Posted on July 15th, 2009 No comments
So … i’ve been uncomfortable on my bike for a while. My saddle just hasn’t been right. I decided to put on another saddle and it was better, but not great. I got a saddle from a friend that I had been meaning to try out, but I just hadn’t got to it. Last week, I put it on the track bike as the track bike was 10x worse than my road bike. I liked it! Crazy – eh? So … I like to have the same saddle on my track bike and my road bike – just a thing I like to do. I find another saddle on ebay and win the auction – great price. I get the saddle, but don’t feel like changing it… you see, I want the one on the TRACK bike on the ROAD bike and the new one on the track bike.
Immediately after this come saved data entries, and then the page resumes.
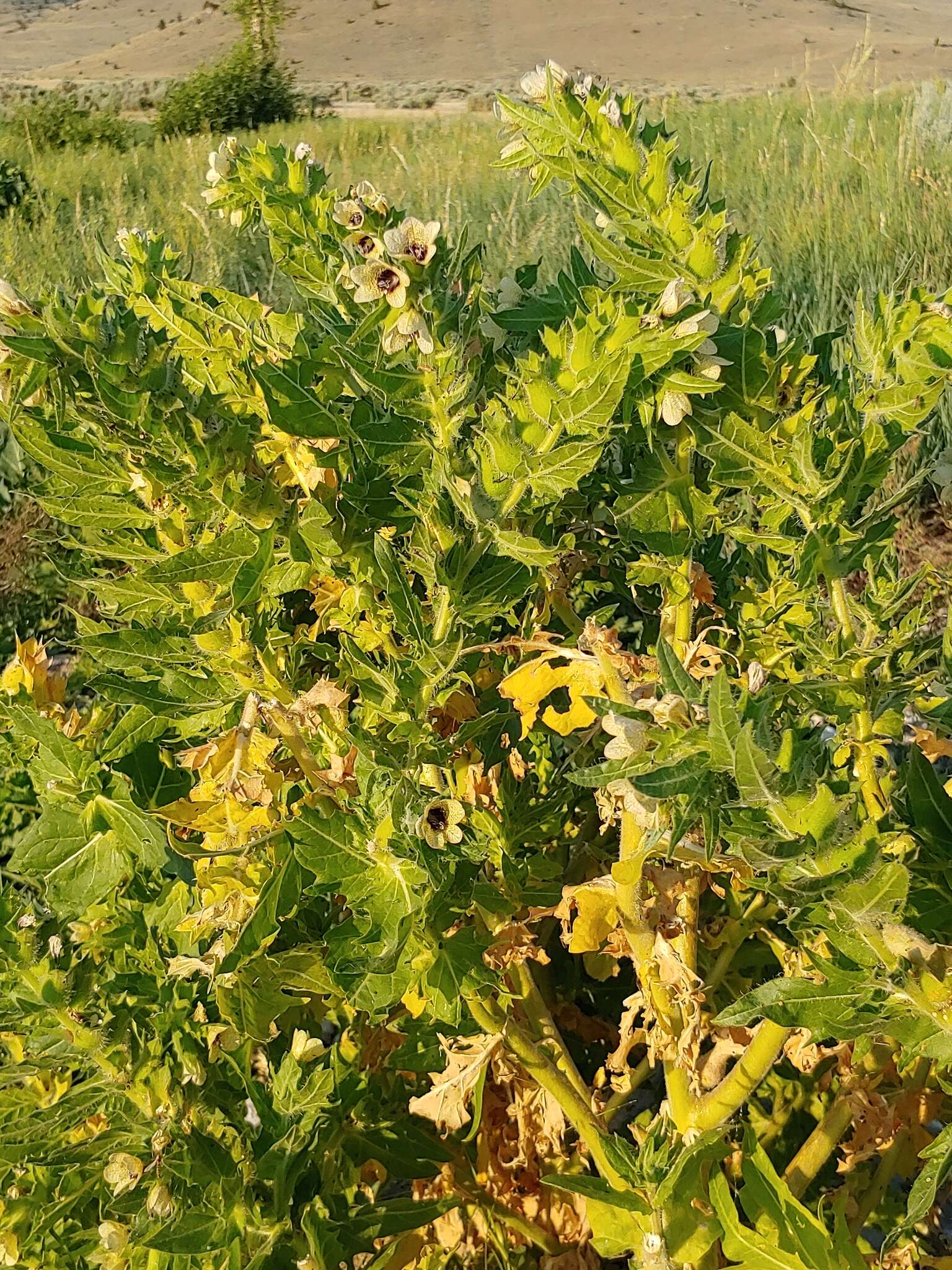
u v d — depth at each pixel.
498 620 2.11
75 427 1.51
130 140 22.41
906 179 7.42
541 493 1.36
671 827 1.21
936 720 1.60
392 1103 1.96
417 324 1.31
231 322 1.75
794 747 1.16
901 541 4.26
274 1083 1.58
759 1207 1.39
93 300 1.38
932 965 1.14
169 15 109.38
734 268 1.51
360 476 1.49
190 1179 1.43
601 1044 2.38
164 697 1.54
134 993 1.66
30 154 18.81
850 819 1.12
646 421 1.46
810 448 1.49
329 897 1.78
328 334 1.47
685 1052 1.55
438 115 21.64
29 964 1.58
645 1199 1.44
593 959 1.88
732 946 1.93
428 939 1.42
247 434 1.45
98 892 1.62
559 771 2.08
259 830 1.54
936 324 1.46
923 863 1.41
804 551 1.58
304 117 26.17
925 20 84.62
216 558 1.41
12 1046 1.79
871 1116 1.67
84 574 1.83
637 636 3.24
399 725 1.45
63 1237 1.62
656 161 1.46
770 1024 1.45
Yeah… you are probably going “He’s a little worked up about this – isn’t he?” Well, the “new one” actually has steel rails that tend to BEND rather than BREAK. The Dick Lane Velodrome is a rough track and has a “whoop-dee-doo” that is known for breaking saddles. Steel often bends before it breaks. Titanium just flat out breaks – *pop* – all done!
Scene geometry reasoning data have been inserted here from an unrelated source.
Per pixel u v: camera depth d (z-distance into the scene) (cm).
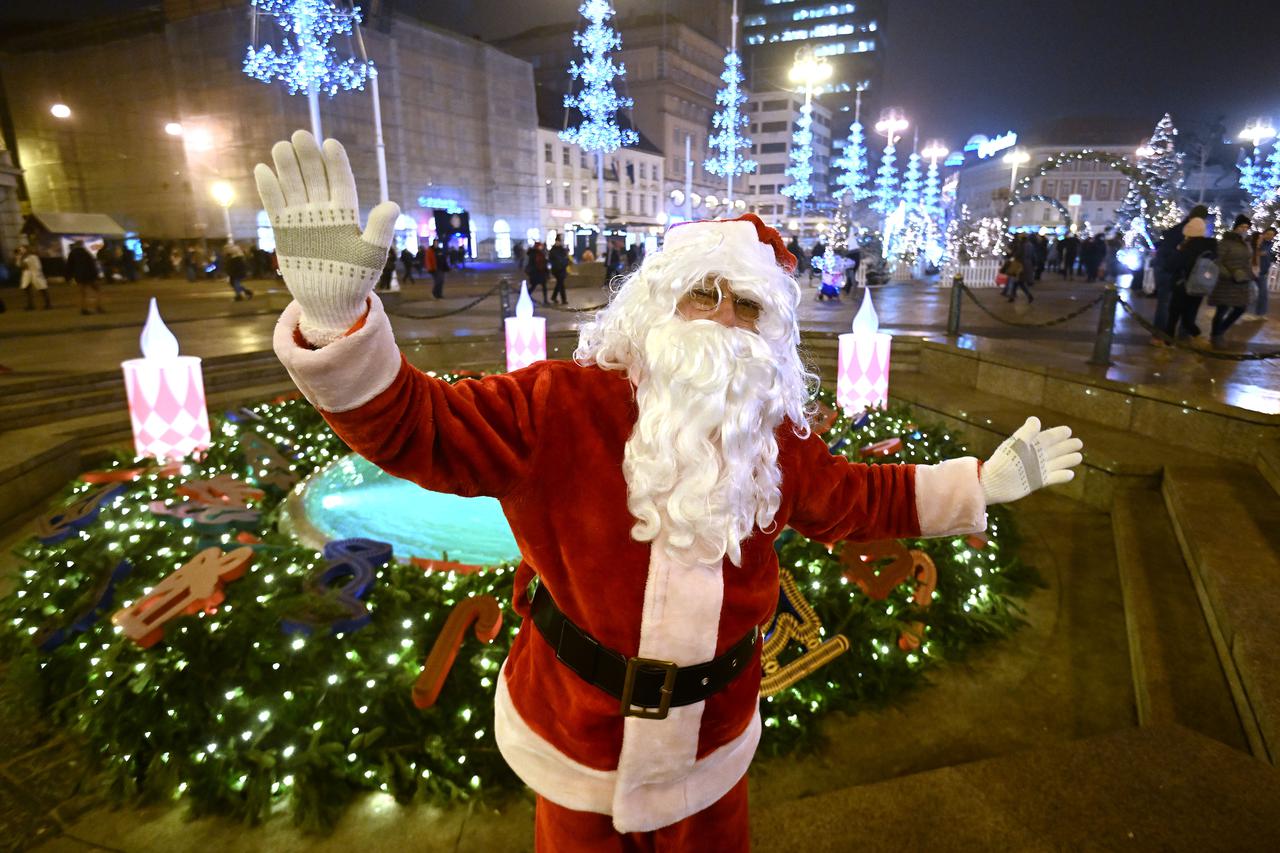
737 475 106
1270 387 561
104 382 712
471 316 1368
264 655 250
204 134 3769
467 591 300
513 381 115
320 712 243
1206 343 819
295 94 3569
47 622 306
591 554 111
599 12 3922
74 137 4109
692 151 6888
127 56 3847
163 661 251
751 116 8088
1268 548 346
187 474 450
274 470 466
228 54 3612
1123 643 335
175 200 3941
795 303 121
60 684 283
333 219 97
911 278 2616
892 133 4222
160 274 3525
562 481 112
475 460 105
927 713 285
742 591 118
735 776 129
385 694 247
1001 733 275
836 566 323
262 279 3045
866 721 280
This morning, I saw the saddle and said – eh… not today! Ooops!
This is the product of my lunch ride. It didn’t come COMPLETELY apart until I got it off the bike. I was able to ride home, but it snap’d, crack’d and pop’d down there a lot. Not a good sound between your legs.
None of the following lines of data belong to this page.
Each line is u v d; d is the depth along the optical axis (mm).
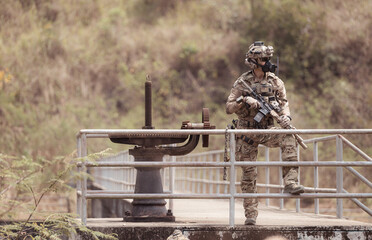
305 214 17438
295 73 56438
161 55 63438
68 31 65500
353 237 11766
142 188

Given all that happened and having a desire to ride tomorrow – I had to do some work on my bikes tonight. I’m happy to report all is well. My track bike is sad – it’s Wednesday and it’s just hanging out with the gang… not being abused and beaten on at the DLV, but it now has it’s semi-perma-temporary saddle – so it is at least one with the universe.
As you can see, the road bike now has a saddle on it that is all in one piece – no begins the “acclimation period”. I think it won’t last too long. I did race this saddle on the track and it was quite comfortable. The track has a ‘special’ way of letting you know if your saddle is going to work for you or not. Something about pulling G’s in the corner that makes sure you are “in touch” with your saddle.